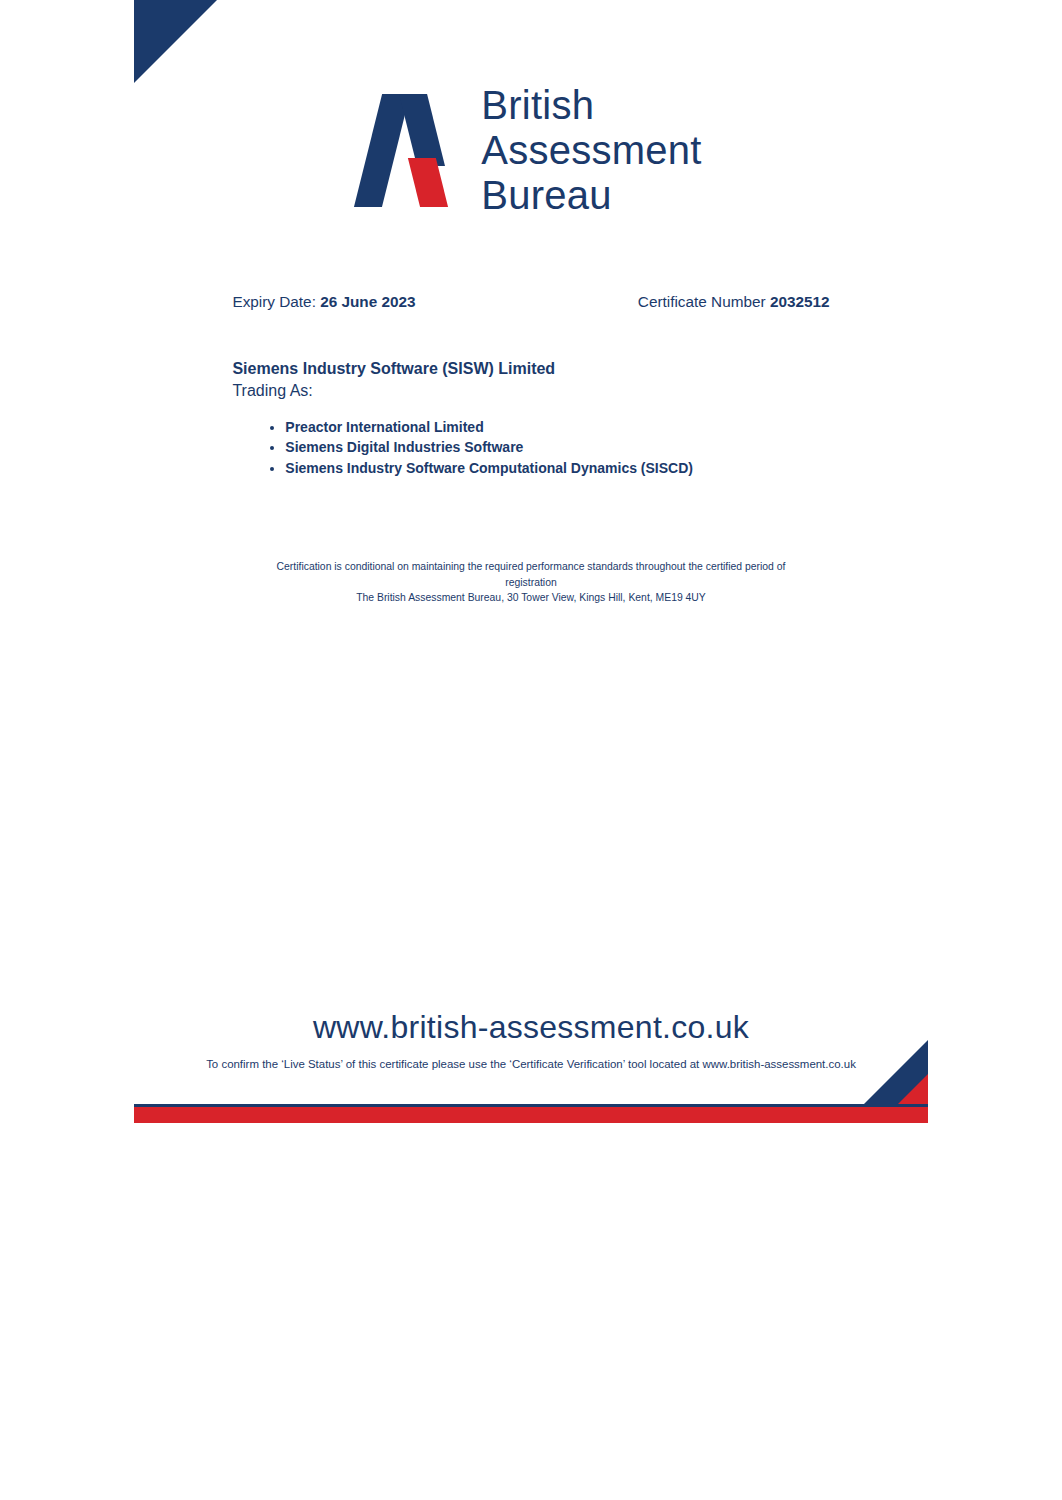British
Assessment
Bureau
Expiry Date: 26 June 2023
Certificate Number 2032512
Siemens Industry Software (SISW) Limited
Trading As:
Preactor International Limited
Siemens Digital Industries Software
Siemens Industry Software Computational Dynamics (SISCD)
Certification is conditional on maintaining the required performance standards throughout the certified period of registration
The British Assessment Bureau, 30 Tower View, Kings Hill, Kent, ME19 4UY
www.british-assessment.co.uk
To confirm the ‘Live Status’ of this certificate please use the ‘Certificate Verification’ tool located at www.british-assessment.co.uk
*****
- **WHAT YOU SHOULD DO**
How many lines of the listing contain "Limited"? Say only that number.

- **WRITTEN SOLUTION**
2